ASSIGNMENT
Transcribe the records word for word. Leave every picture out.

THE DATA

___

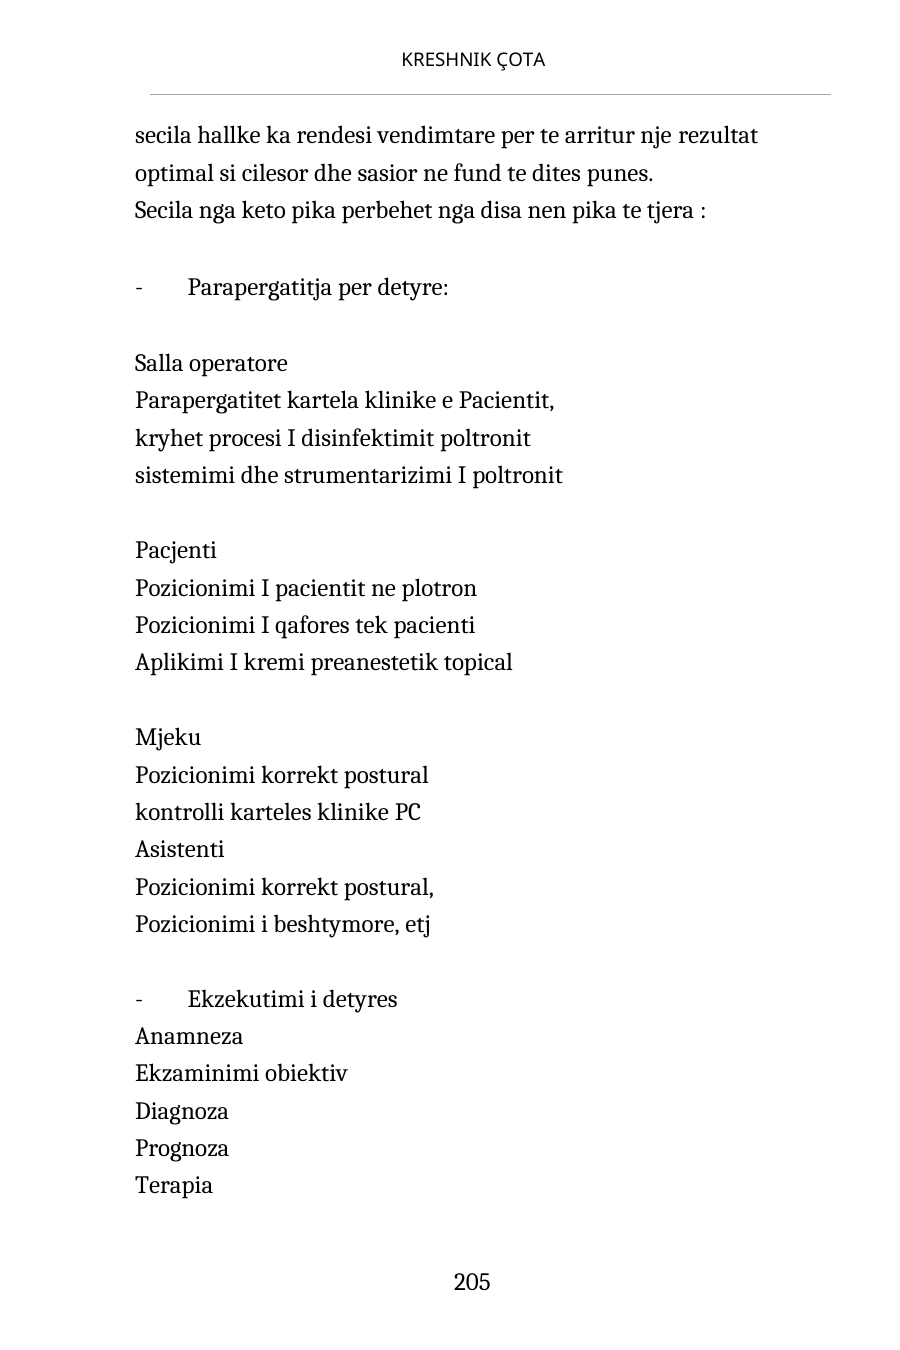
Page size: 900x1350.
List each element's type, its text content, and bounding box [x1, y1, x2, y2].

text - Parapergatitja per detyre: Salla operatore [135, 234, 464, 386]
text - Ekzekutimi i detyres Anamneza [135, 985, 407, 1051]
text Ekzaminimi obiektiv Diagnoza [135, 1059, 356, 1125]
text KRESHNIK ÇOTA [257, 46, 689, 71]
text Prognoza Terapia [135, 1134, 237, 1200]
text secila hallke ka rendesi vendimtare per te arritur nje rezultat optimal si cilesor dhe sasior ne fund te dites punes. [135, 121, 814, 187]
text Mjeku [135, 723, 814, 752]
text Pacjenti [135, 536, 814, 564]
text Pozicionimi korrekt postural kontrolli karteles klinike PC Asistenti [135, 761, 443, 864]
text Pozicionimi I pacientit ne plotron Pozicionimi I qafores tek pacienti Aplikimi I kremi preanestetik topical [135, 573, 527, 677]
text Pozicionimi korrekt postural, Pozicionimi i beshtymore, etj [135, 873, 448, 939]
text Secila nga keto pika perbehet nga disa nen pika te tjera : [135, 196, 814, 224]
text Parapergatitet kartela klinike e Pacientit, kryhet procesi I disinfektimit poltronit sistemimi dhe strumentarizimi I poltronit [135, 386, 599, 490]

___

RESULT OF THIS TASK
Page size: 900x1350.
List each element's type, its text content, and bounding box [x1, y1, x2, y2].

text - Parapergatitja per detyre: Salla operatore [135, 234, 464, 386]
text - Ekzekutimi i detyres Anamneza [135, 985, 407, 1051]
text Ekzaminimi obiektiv Diagnoza [135, 1059, 356, 1125]
text KRESHNIK ÇOTA [257, 46, 689, 71]
text Prognoza Terapia [135, 1134, 237, 1200]
text secila hallke ka rendesi vendimtare per te arritur nje rezultat optimal si cilesor dhe sasior ne fund te dites punes. [135, 121, 814, 187]
text Mjeku [135, 723, 814, 752]
text Pacjenti [135, 536, 814, 564]
text Pozicionimi korrekt postural kontrolli karteles klinike PC Asistenti [135, 761, 443, 864]
text Pozicionimi I pacientit ne plotron Pozicionimi I qafores tek pacienti Aplikimi I kremi preanestetik topical [135, 573, 527, 677]
text Pozicionimi korrekt postural, Pozicionimi i beshtymore, etj [135, 873, 448, 939]
text Secila nga keto pika perbehet nga disa nen pika te tjera : [135, 196, 814, 224]
text Parapergatitet kartela klinike e Pacientit, kryhet procesi I disinfektimit poltronit sistemimi dhe strumentarizimi I poltronit [135, 386, 599, 490]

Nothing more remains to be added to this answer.